In the days before computers, ciphers were mechanically generated – the Enigma cipher rotor machine is a good example. It used a polyalphabetic substitution cipher – with three rotors to generate three alphabetic substitution shifts – and a secret key. The challenge was to determine both the algorithm used and the key.

Enigma’s weakness was that the machine prevented a plain text letter from being ciphered as itself (that is, from A ending up after three substitutions as A). This made the challenge easier as the codebreakers could dismiss any code that mapped to the same letter, bu this still left many alternatives – too many for a human to crack.

Figure 3: An Enigma… wrapped in a box. Dominic Lipinski/PA

 The mathematical prowess of the Polish Cypher Bureau had secretly first broken Enigma codes in 1932, with the aid of French intelligence. At the eve of the war they handed their work to the Allies, who were amazed. But by now the German military were using more advanced versions of the Enigma machine, with extra rotors and other features adding complexity to the cipher.
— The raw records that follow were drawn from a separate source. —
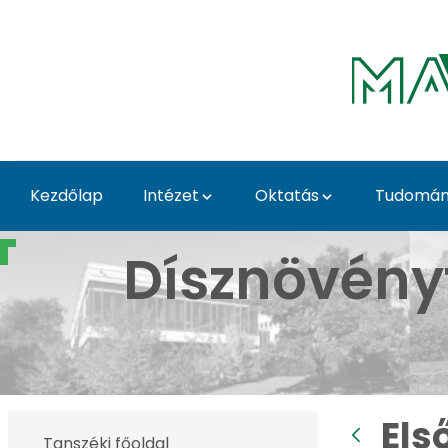
Ugrás a fő tartalomhoz
Kezdőlap
Intézet
Oktatás
Tudomány
Első Tavaszi Kaláka - 
Dísznövény
Els
Tanszéki főoldal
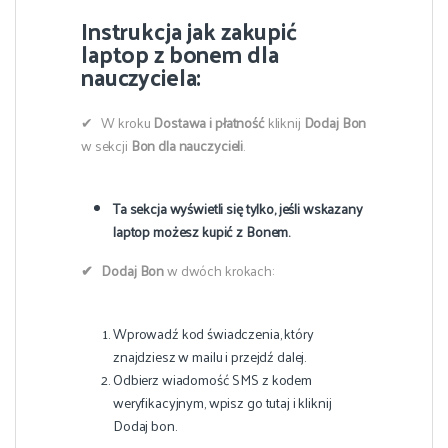
Instrukcja jak zakupić
laptop z bonem dla
nauczyciela:
✔ W kroku
Dostawa i płatność
kliknij
Dodaj Bon
w sekcji
Bon dla nauczycieli
.
Ta sekcja wyświetli się tylko, jeśli wskazany
laptop możesz kupić z Bonem.
✔ Dodaj Bon
w dwóch krokach:
Wprowadź kod świadczenia, który
znajdziesz w mailu i przejdź dalej.
Odbierz wiadomość SMS z kodem
weryfikacyjnym, wpisz go tutaj i kliknij
Dodaj bon.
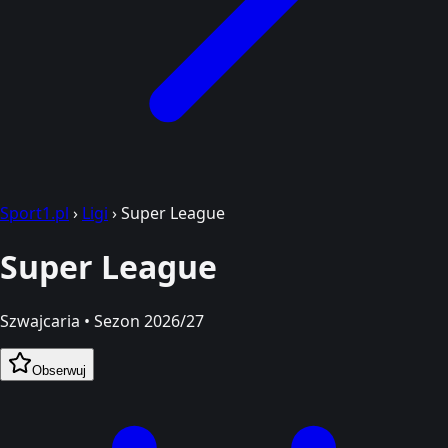
Sport1.pl
›
Ligi
›
Super League
Super League
Szwajcaria • Sezon 2026/27
Obserwuj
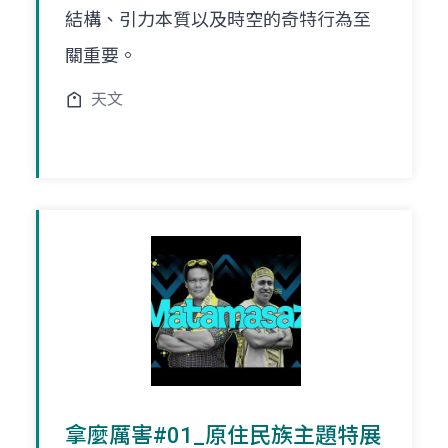
結構、引力本質以及時空的奇特行為至
關重要。
天文
拿麼厲害#01_原住民族主題特展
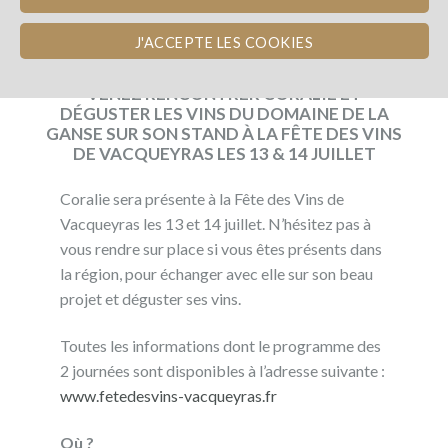
J'ACCEPTE LES COOKIES
publicado 10/07/2018
VENEZ RENCONTRER CORALIE ET
DÉGUSTER LES VINS DU DOMAINE DE LA
GANSE SUR SON STAND À LA FÊTE DES VINS
DE VACQUEYRAS LES 13 & 14 JUILLET
Coralie sera présente à la Fête des Vins de
Vacqueyras les 13 et 14 juillet. N’hésitez pas à
vous rendre sur place si vous êtes présents dans
la région, pour échanger avec elle sur son beau
projet et déguster ses vins.
Toutes les informations dont le programme des
2 journées sont disponibles à l’adresse suivante :
www.fetedesvins-vacqueyras.fr
Où ?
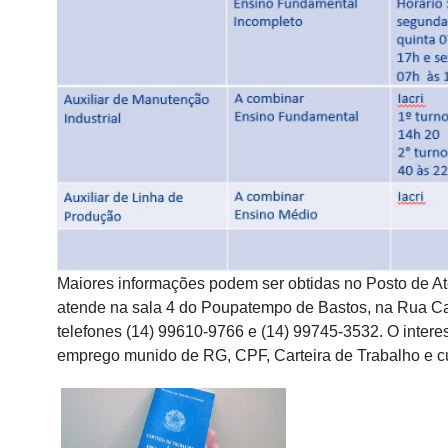
Maiores informações podem ser obtidas no Posto de A
atende na sala 4 do Poupatempo de Bastos, na Rua Ca
telefones (14) 99610-9766 e (14) 99745-3532. O inter
emprego munido de RG, CPF, Carteira de Trabalho e cur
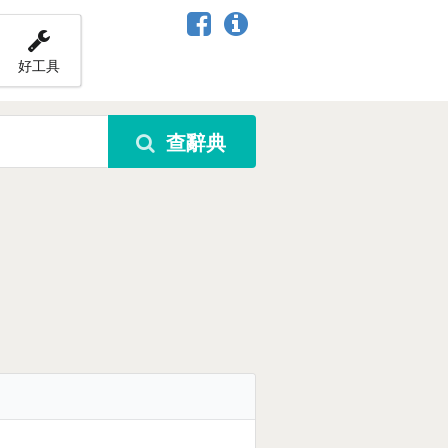
好工具
查辭典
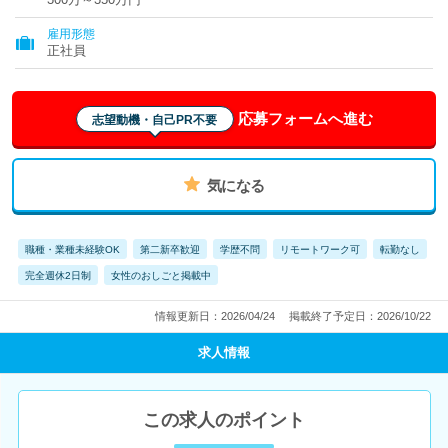
雇用形態
正社員
応募フォームへ進む
志望動機・自己PR不要
気になる
職種・業種未経験OK
第二新卒歓迎
学歴不問
リモートワーク可
転勤なし
完全週休2日制
女性のおしごと掲載中
情報更新日：2026/04/24
掲載終了予定日：2026/10/22
求人情報
この求人のポイント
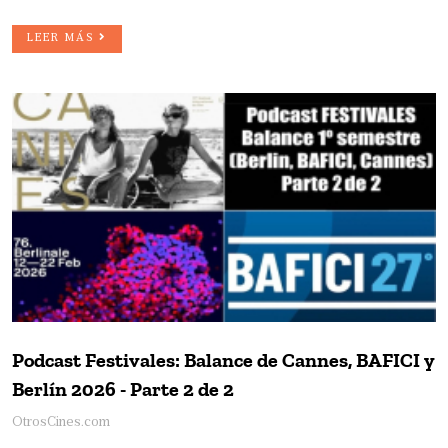
LEER MÁS
Podcast Festivales: Balance de Cannes, BAFICI y
Berlín 2026 - Parte 2 de 2
OtrosCines.com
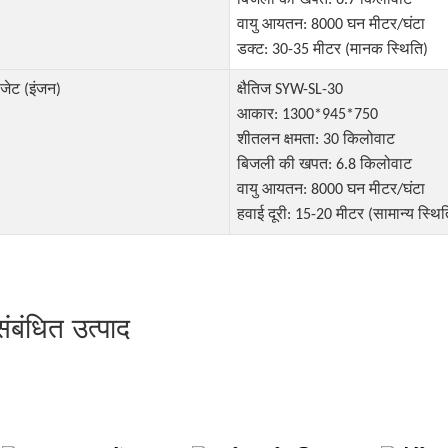
वायु आयतन: 8000 घन मीटर/घंटा
डक्ट: 30-35 मीटर (मानक स्थिति)
जेट (इंजन)
क्षैतिज SYW-SL-30
आकार: 1300*945*750
शीतलन क्षमता: 30 किलोवाट
बिजली की खपत: 6.8 किलोवाट
वायु आयतन: 8000 घन मीटर/घंटा
हवाई दूरी: 15-20 मीटर (सामान्य स्थित
संबंधित उत्पाद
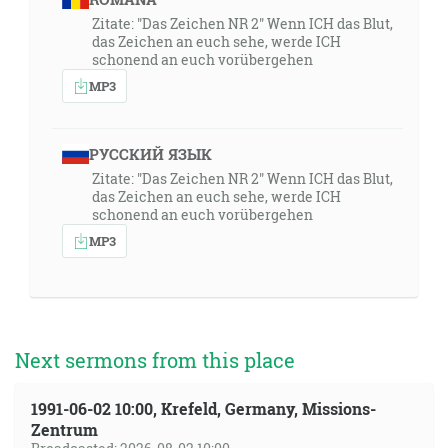
Zitate: "Das Zeichen NR 2" Wenn ICH das Blut,
das Zeichen an euch sehe, werde ICH
schonend an euch vorübergehen
MP3
РУССКИЙ ЯЗЫК
Zitate: "Das Zeichen NR 2" Wenn ICH das Blut,
das Zeichen an euch sehe, werde ICH
schonend an euch vorübergehen
MP3
Next sermons from this place
1991-06-02 10:00, Krefeld, Germany, Missions-
Zentrum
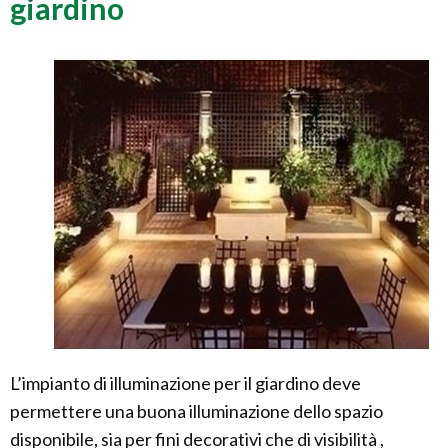
giardino
L’impianto di illuminazione per il giardino deve
permettere una buona illuminazione dello spazio
disponibile, sia per fini decorativi che di visibilità ,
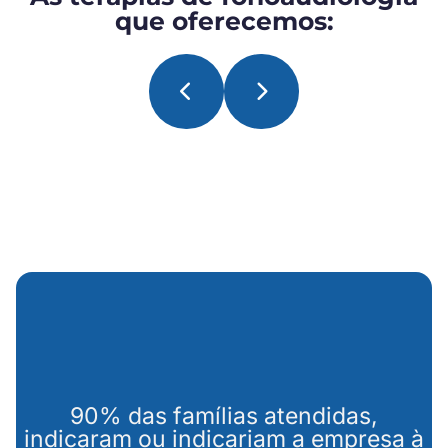
que oferecemos:
90% das famílias atendidas,
indicaram ou indicariam a empresa à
Dilly Knox, the British chief codebreaker, had some success but better equipment was required.

Developing the work of the Polish Cipher Bureau, Turing and Gordon Welchman designed the electro-mechanical Bombe, a device designed to imitate Enigma machines wired back-to-back, which given certain information could narrow down the possible permutations of the Enigma machines' settings from 150 million million to a more manageable number.

Figure 4: Former operator Jean Valentine, 82, explains the ‘Bombe’ cryptoanalysis machine behind her. Rui Vieira/PA

But the true father of code cracking is Colossus, the world’s first programmable electronic digital computer, which was created by engineer Tommy Flowers in order to crack the Lorenz cipher, the more sophisticated successor to Enigma.

Figure 5: The rebuilt Colossos, the world’s first computerised codebreaking machine with Tony Sale, it’s creator. Ru

Conclusion

We have always been been intrigued by keeping secrets and uncovering the secrets of others, whether that’s childhood secret messages, or secrets and codebreaking of national importance. For us at Edinburgh Napier, we love cracking ciphers, and the challenge of breaking them increases by the day. While some throw lots of computing power at breaking them, others still look to analyse them for their flaws.

For us the demand for cryptography increases by the day, and we are amazed by the number of companies who are looking to collaborate with us, and aim to improve security. For us, we just love the subject, and it is a privilege to do anything in this area, and make a small difference.